The second rule of Optimization Club is, you do not Optimize without measuring.
If your app is running faster than the underlying transport protocol, the optimization is over.
One factor at a time.
No marketroids, no marketroid schedules.
Testing will go on as long as it has to.
If this is your first night at Optimization Club, you have to write a test case.
It seems that you have broken rule 2. You have no measurement. If you really want to know, you'll answer the question yourself by setting up a test that runs scenario A against scenario B and finds the answer. There are so many differences between different environments, we can't answer.
Have you tested this? Working on a Linux system, I put your first example in a file called LoopTestNoIf.java and your second in a file called LoopTestWithIf.java, wrapped a main function and class around each of them, compiled, and then ran with this bash script:
#!/bin/bash
function run_test {
iter=0
while [ $iter -lt 100 ]
do
java $1
let iter=iter+1
done
}
time run_test LoopTestNoIf
time run_test LoopTestWithIf
The results were:
real 0m10.358s
user 0m4.349s
sys 0m1.159s
real 0m10.339s
user 0m4.299s
sys 0m1.178s
Showing that having the if makes it slight faster on my system.
Are you trying to find out if doing the assignment each loop is faster in total run time than doing a check each loop and only assigning once on satisfaction of the test condition?

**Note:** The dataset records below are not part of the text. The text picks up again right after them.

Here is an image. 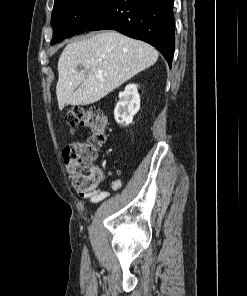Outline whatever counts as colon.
<instances>
[{
  "mask_svg": "<svg viewBox=\"0 0 247 296\" xmlns=\"http://www.w3.org/2000/svg\"><path fill=\"white\" fill-rule=\"evenodd\" d=\"M66 121L72 129L84 126L91 132L88 139L67 145L63 158L73 186L82 192L93 190L103 179V171L95 161L106 141V118L96 107L75 106L67 113Z\"/></svg>",
  "mask_w": 247,
  "mask_h": 296,
  "instance_id": "5ec220e1",
  "label": "colon"
}]
</instances>
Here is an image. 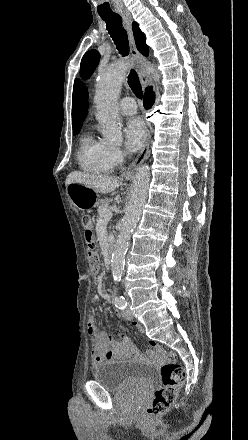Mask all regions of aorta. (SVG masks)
Wrapping results in <instances>:
<instances>
[{"label":"aorta","mask_w":248,"mask_h":440,"mask_svg":"<svg viewBox=\"0 0 248 440\" xmlns=\"http://www.w3.org/2000/svg\"><path fill=\"white\" fill-rule=\"evenodd\" d=\"M128 69L129 63L117 61L100 72L96 85L94 98L97 108L96 118L101 126L104 139L115 145H120L123 141L122 123L118 115L117 101ZM147 70L156 79L159 78L153 66H148ZM149 182L150 167L143 165L134 177L130 200L125 209L122 226L112 254L111 268L115 281L121 279L130 237L142 214Z\"/></svg>","instance_id":"762f6f07"}]
</instances>
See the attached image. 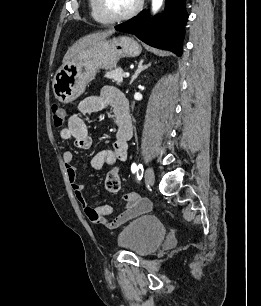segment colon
Returning <instances> with one entry per match:
<instances>
[{"label": "colon", "mask_w": 261, "mask_h": 306, "mask_svg": "<svg viewBox=\"0 0 261 306\" xmlns=\"http://www.w3.org/2000/svg\"><path fill=\"white\" fill-rule=\"evenodd\" d=\"M53 121L56 127L63 125L66 113L64 108L59 104L52 106ZM105 187L110 193H118L121 187L120 174L117 168L111 169L105 179Z\"/></svg>", "instance_id": "5ec220e1"}]
</instances>
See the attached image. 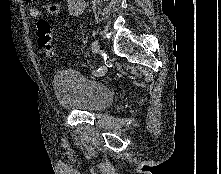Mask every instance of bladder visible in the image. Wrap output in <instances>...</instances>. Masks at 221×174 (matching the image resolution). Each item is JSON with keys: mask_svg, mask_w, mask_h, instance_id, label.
I'll use <instances>...</instances> for the list:
<instances>
[{"mask_svg": "<svg viewBox=\"0 0 221 174\" xmlns=\"http://www.w3.org/2000/svg\"><path fill=\"white\" fill-rule=\"evenodd\" d=\"M53 92L58 105L66 111L98 112L113 100L106 85L72 69L54 75Z\"/></svg>", "mask_w": 221, "mask_h": 174, "instance_id": "1", "label": "bladder"}]
</instances>
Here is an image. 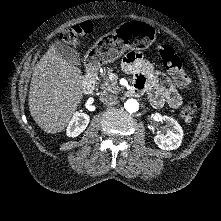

In the above example I would guess that the first is faster. You perform 5 assignments. In the latter you perform 5 test and then an assignment.
But you'll need to up the iteration count and throw in some stopwatch timers to know for sure.
Actually, this is the question I was interested in… (I hoped that I’ll find the answer somewhere to avoid own testing. Well, I didn’t…)
To be sure that your (mine) test is valid, you (I) have to do enough iterations to get enough data. Each iteration must be “long” enough (I mean the time scale) to show the true difference. I’ve found out that even one billion iterations are not enough to fit to time interval that would be long enough… So I wrote this test:
for (int k = 0; k < 1000; ++k)
{
{
long stopwatch = System.nanoTime();
boolean b = false;
int i = 0, j = 0;
while (i++ < 1000000)
while (j++ < 1000000)
{
int a = i * j; // to slow down a bit
b = true;
a /= 2; // to slow down a bit more
}
long time = System.nanoTime() - stopwatch;
System.out.println("\\tasgn\t" + time);
}
{
long stopwatch = System.nanoTime();
boolean b = false;
int i = 0, j = 0;
while (i++ < 1000000)
while (j++ < 1000000)
{
int a = i * j; // the same thing as above
if (!b)
{
b = true;
}
a /= 2;
}
long time = System.nanoTime() - stopwatch;
System.out.println("\\tif\t" + time);
}
}
I ran the test three times storing the data in Excel, then I swapped the first (‘asgn’) and second (‘if’) case and ran it three times again… And the result? Four times “won” the ‘if’ case and two times the ‘asgn’ appeared to be the better case. This shows how sensitive the execution might be. But in general, I hope that this has also proven that the ‘if’ case is better choice.
Thanks, anyway…
Any compiler (except, perhaps, in debug) will optimize both these statements to
bool b = true;
But generally, relative speed of assignment and branch depend on processor architecture, and not on compiler. A modern, super-scalar processor perform horribly on branches. A simple micro-controller uses roughly the same number of cycles per any instruction.
Relative to your barebones example (and perhaps your real application):
boolean b = false;
// .. other stuff, might change b
int i = 0;
// .. other stuff, might change i
b |= i < 5;
while(i++ < 5) {
// .. stuff with i, possibly stuff with b, but no assignment to b
}
problem solved?
But really - it's going to be a question of the cost of your test (generally more than just if (boolean)) and the cost of your assignment (generally more than just primitive = x). If the test/assignment is expensive or your loop is long enough or you have high enough performance demands, you might want to break it into two parts - but all of those criteria require that you test how things perform. Of course, if your requirements are more demanding (say, b can flip back and forth), you might require a more complex solution.